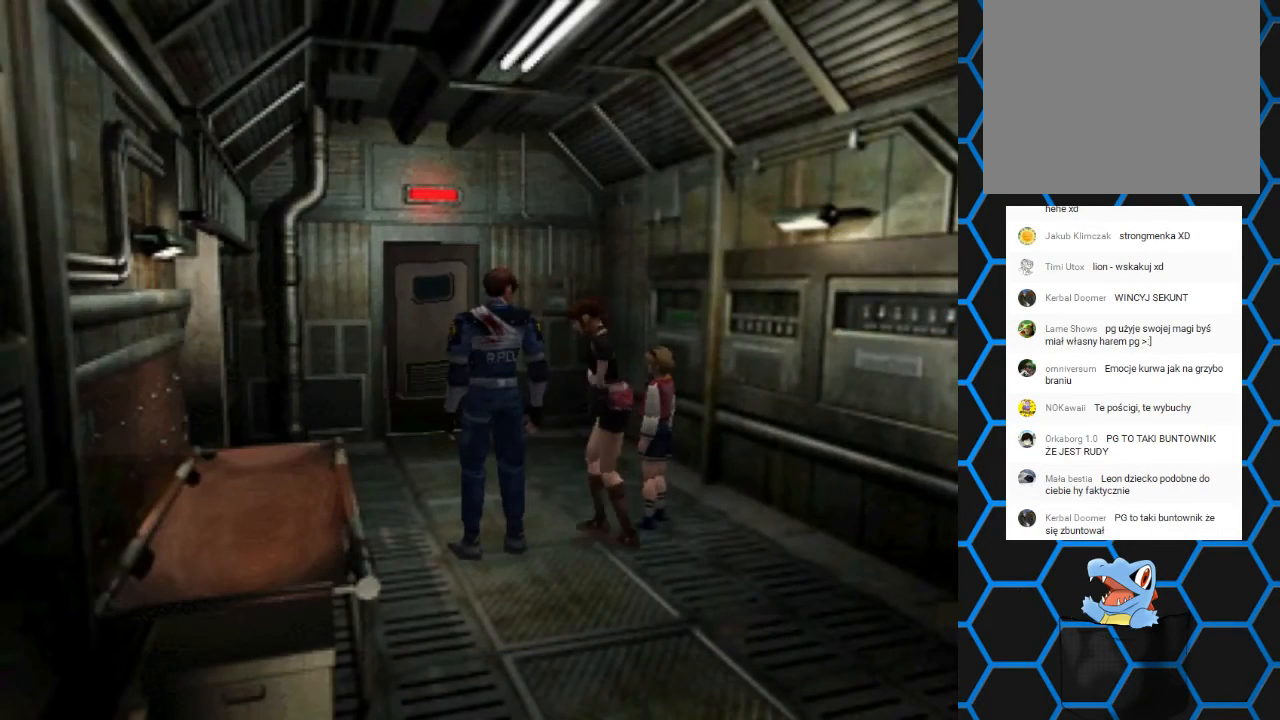
{"buttons": ["DPAD_LEFT"], "left_stick": "center", "right_stick": "center", "events": []}
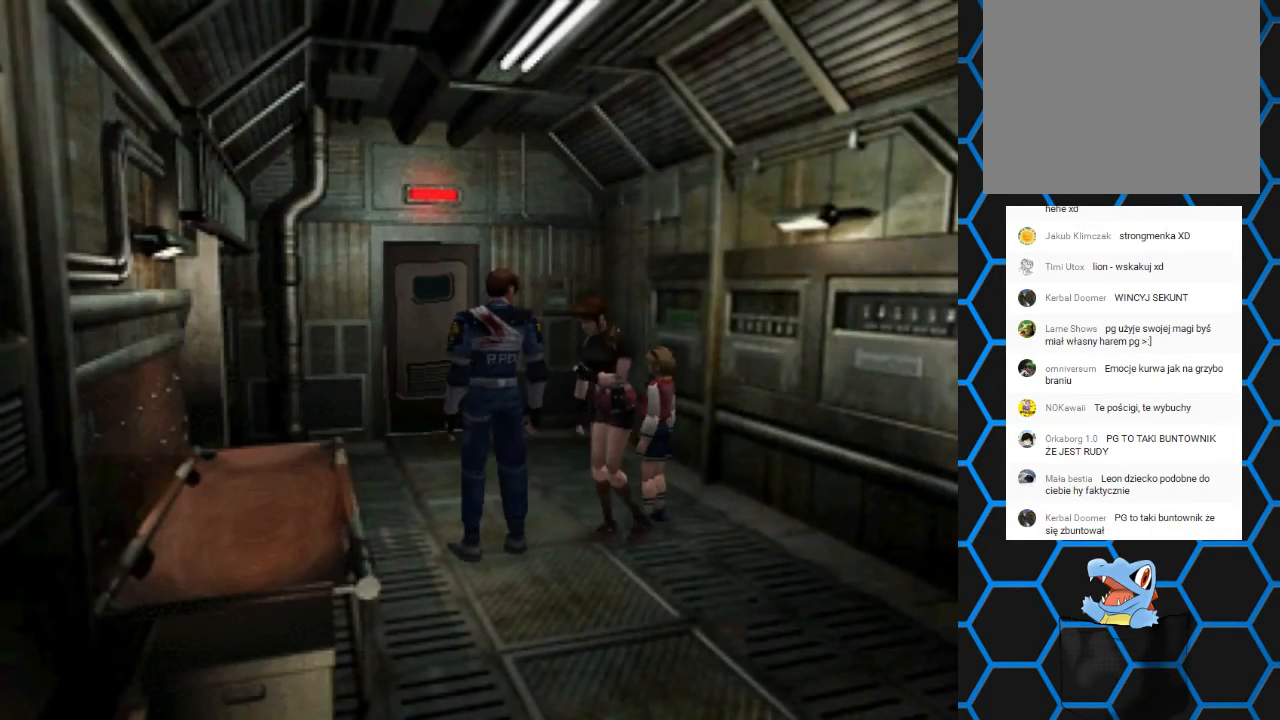
{"buttons": ["SQUARE", "DPAD_UP", "DPAD_LEFT"], "left_stick": "center", "right_stick": "center", "events": [[33, "DPAD_UP", "down"], [67, "SQUARE", "down"]]}
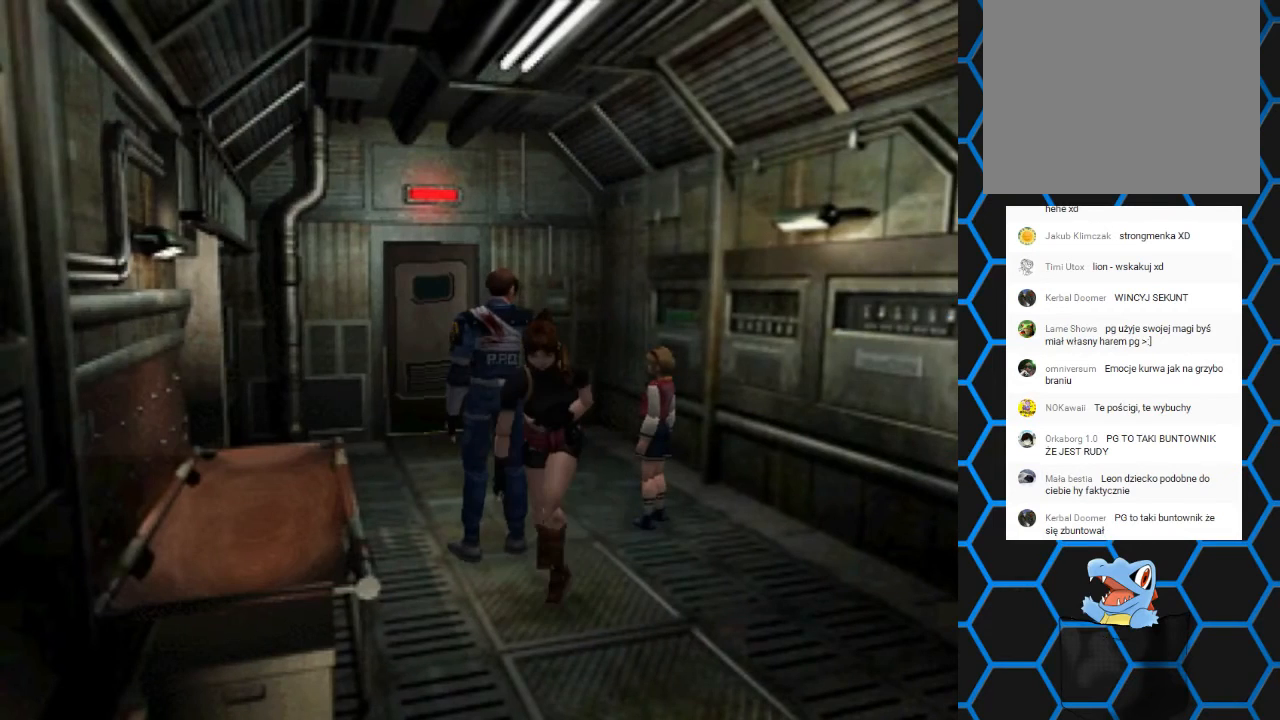
{"buttons": ["SQUARE", "DPAD_UP", "DPAD_LEFT"], "left_stick": "center", "right_stick": "center", "events": [[167, "DPAD_LEFT", "up"], [433, "DPAD_LEFT", "down"]]}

Work instructions :: Which of the lines above mention the word "SQUARE"? Pull those lines out.

Reply ::
{"buttons": ["SQUARE", "DPAD_UP", "DPAD_LEFT"], "left_stick": "center", "right_stick": "center", "events": [[33, "DPAD_UP", "down"], [67, "SQUARE", "down"]]}
{"buttons": ["SQUARE", "DPAD_UP", "DPAD_LEFT"], "left_stick": "center", "right_stick": "center", "events": [[167, "DPAD_LEFT", "up"], [433, "DPAD_LEFT", "down"]]}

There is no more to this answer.